Because as you age, falling down hurts more than your dignity — learn what you need to know
Icy parking lots, rain-slicked sidewalks
Also, uneven steps. Treacherous tree roots on the footpath. Those dizzyingly steep airport escalators.
You’ve encountered them most of your life. But as you’ve aged, they’ve become more than minor annoyances — they’re downright scary.
Because taking a tumble doesn’t mean something fun anymore. And while you learned to walk mostly by falling, an unplanned trip to the floor isn’t something you take lightly.
You’re not wrong to be concerned
While falling — on your diapered bum, off your trike, or while playing sports was an accepted, necessary part of life when you were a kid, falls are no joke when you’re an older adult.
According to the Centers for Disease Control, for people 65 and older, falls are the leading cause of injury. Over 14 million falls — one out of four older adults — are reported by the age group yearly in the U.S.
And those are just the reported falls. I sure didn’t contact the CDC the last time I landed on my rump after stepping out of my car onto a patch of ice. Luckily, I wasn’t hurt, just embarrassed.
Which probably accounts for a lot of unreported falls.

### Camera pose estimation data:
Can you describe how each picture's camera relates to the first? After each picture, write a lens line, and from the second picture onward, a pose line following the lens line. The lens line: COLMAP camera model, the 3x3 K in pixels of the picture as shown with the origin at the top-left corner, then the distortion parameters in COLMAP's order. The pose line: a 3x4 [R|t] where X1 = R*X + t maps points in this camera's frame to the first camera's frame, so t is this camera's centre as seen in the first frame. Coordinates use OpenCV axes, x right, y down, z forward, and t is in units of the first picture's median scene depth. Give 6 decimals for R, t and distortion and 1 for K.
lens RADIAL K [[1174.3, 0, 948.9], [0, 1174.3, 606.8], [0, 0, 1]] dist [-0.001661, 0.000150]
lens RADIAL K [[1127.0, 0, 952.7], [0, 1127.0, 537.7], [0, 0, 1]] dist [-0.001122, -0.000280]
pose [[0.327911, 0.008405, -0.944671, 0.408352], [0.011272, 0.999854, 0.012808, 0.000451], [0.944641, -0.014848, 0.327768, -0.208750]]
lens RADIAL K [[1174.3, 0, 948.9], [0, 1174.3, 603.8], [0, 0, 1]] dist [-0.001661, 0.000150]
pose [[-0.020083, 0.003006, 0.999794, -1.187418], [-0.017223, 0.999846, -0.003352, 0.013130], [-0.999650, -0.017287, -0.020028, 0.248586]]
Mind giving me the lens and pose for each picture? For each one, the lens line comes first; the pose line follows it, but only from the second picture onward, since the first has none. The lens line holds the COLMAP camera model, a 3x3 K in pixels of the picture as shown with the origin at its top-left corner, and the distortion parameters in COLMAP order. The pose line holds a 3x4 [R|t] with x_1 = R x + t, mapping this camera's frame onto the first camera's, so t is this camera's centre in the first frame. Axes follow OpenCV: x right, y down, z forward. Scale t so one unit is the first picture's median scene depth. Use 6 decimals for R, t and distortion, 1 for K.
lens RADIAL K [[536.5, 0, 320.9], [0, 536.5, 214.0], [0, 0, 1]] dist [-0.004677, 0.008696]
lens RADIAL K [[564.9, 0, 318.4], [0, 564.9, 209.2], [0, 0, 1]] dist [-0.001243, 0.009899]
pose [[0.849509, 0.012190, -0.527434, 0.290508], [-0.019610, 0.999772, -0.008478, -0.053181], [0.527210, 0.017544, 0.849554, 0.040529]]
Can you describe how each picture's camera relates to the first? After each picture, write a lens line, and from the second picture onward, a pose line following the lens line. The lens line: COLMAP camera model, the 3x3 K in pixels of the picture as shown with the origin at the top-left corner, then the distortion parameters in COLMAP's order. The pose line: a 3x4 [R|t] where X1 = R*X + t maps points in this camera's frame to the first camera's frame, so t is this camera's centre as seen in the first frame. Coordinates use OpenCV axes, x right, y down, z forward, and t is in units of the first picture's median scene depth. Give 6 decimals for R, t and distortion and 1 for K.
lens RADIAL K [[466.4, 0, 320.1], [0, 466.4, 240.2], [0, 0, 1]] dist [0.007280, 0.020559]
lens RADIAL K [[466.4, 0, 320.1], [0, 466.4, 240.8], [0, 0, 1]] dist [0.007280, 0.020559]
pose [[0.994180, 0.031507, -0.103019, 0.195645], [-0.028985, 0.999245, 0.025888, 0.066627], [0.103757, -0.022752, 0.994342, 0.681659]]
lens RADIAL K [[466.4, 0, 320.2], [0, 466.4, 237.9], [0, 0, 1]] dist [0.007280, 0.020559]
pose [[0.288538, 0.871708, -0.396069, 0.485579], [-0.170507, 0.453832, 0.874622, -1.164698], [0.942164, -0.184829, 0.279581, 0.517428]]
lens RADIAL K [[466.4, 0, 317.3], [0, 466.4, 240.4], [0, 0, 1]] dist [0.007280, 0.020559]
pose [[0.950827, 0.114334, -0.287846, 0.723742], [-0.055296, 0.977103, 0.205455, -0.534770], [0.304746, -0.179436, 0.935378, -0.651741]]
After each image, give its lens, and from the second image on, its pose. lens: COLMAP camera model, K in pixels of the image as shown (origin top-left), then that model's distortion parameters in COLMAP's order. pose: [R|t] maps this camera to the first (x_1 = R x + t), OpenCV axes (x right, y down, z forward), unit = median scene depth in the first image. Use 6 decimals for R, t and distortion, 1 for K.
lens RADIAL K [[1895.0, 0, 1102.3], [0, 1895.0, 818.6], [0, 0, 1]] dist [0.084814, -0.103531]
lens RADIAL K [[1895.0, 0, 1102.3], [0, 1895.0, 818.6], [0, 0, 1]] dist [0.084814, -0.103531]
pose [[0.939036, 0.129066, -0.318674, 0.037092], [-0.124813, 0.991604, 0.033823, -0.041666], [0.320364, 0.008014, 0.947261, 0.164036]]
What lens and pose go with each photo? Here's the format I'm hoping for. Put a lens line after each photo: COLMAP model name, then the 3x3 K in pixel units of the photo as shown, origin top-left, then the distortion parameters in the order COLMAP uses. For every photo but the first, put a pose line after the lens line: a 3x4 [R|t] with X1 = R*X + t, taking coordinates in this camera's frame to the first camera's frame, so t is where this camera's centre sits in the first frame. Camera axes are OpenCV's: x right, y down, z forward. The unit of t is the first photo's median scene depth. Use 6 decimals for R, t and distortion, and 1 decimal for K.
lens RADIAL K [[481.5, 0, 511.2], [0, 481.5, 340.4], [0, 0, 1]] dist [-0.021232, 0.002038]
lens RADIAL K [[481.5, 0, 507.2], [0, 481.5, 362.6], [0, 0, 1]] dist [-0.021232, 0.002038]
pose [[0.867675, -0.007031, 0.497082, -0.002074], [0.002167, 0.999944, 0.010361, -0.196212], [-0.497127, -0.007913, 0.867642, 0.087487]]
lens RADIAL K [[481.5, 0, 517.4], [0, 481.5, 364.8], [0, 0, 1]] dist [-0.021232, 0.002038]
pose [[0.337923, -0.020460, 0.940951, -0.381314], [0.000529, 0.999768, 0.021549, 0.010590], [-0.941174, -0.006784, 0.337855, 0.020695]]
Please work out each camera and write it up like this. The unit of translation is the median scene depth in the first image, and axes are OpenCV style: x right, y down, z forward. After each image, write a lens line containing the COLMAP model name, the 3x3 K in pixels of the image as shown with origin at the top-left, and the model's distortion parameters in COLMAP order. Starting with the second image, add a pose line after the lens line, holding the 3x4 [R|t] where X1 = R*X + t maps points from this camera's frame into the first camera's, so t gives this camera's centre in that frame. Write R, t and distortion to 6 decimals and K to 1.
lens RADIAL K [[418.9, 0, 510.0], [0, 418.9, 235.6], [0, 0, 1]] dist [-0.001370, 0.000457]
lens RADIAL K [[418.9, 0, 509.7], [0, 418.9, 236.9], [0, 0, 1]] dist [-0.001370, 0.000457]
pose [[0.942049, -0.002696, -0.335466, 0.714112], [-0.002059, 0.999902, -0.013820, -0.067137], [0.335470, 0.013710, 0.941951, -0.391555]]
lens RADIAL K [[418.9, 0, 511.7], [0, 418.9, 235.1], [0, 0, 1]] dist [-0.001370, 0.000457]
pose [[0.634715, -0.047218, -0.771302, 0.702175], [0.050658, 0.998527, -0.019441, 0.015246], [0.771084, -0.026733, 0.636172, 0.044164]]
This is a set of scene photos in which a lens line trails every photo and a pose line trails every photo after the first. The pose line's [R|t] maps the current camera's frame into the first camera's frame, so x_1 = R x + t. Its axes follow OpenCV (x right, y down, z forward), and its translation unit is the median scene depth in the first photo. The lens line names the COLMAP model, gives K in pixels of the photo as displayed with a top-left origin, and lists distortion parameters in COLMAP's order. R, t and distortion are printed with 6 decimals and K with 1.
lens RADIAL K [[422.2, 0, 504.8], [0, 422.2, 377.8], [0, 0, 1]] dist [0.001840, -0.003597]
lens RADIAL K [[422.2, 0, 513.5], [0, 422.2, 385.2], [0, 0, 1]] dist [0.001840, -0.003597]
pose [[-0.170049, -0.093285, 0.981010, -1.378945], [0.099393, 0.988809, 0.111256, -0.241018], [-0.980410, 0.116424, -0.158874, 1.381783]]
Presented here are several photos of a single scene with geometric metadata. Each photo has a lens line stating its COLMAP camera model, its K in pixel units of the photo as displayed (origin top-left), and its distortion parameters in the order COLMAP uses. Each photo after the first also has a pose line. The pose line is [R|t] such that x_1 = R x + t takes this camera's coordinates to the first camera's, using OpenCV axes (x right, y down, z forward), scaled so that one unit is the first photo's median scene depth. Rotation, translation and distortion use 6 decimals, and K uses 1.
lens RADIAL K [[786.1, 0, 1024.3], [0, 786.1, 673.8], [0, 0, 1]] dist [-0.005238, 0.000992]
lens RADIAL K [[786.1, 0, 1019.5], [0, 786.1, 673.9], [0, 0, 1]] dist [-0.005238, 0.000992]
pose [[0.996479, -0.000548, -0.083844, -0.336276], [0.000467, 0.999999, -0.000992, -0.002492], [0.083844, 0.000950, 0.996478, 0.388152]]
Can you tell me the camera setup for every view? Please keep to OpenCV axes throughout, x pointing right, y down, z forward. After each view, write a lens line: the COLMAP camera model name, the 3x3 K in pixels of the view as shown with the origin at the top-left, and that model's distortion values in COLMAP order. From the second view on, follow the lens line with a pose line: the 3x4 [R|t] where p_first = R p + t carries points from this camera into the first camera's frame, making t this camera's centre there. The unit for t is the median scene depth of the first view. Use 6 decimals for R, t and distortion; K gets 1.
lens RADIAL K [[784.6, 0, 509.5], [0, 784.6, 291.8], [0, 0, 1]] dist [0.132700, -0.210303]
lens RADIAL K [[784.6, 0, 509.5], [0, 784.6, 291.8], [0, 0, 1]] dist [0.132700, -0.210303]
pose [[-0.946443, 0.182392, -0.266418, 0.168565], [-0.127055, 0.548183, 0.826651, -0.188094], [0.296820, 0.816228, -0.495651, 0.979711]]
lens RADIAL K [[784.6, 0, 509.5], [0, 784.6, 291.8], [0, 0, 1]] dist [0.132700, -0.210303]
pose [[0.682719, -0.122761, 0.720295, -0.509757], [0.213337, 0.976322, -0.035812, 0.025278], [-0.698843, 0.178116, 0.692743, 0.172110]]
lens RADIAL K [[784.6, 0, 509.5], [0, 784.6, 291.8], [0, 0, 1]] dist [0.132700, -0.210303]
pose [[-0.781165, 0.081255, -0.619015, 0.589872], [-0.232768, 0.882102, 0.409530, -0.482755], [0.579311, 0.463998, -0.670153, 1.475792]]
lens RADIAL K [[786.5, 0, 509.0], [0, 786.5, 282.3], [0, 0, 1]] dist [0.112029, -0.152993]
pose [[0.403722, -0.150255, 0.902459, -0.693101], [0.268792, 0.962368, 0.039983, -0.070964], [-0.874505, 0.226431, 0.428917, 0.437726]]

### Assignment:
Continue the article on falls among older adults, starting right after its final sentence.

### Response to the task:
But of the oopsies that do get reported, about 37% result in injury that requires medical treatment or restricts activity for at least a day — which means around nine million fall injuries every year.
Falls can be deadly
They’re the leading cause of injury-related death among the 65-and-over age group. And not to bring you down (horrible pun, I know), but the rate of death from falls has increased over the last decade for which CDC stats are available — by 41%.
You don’t have to drop out of a skyscraper or have your parachute fail either. Fatality from a fall can come months later from a collision with the pavement that’s hard enough to break a hip, for instance, which can lead to a whole cascade of bad health outcomes that end up in, well, the end.
“Common, costly, and preventable”
That’s how the CDC describes falls among older adults. That last word — preventable — is the good news.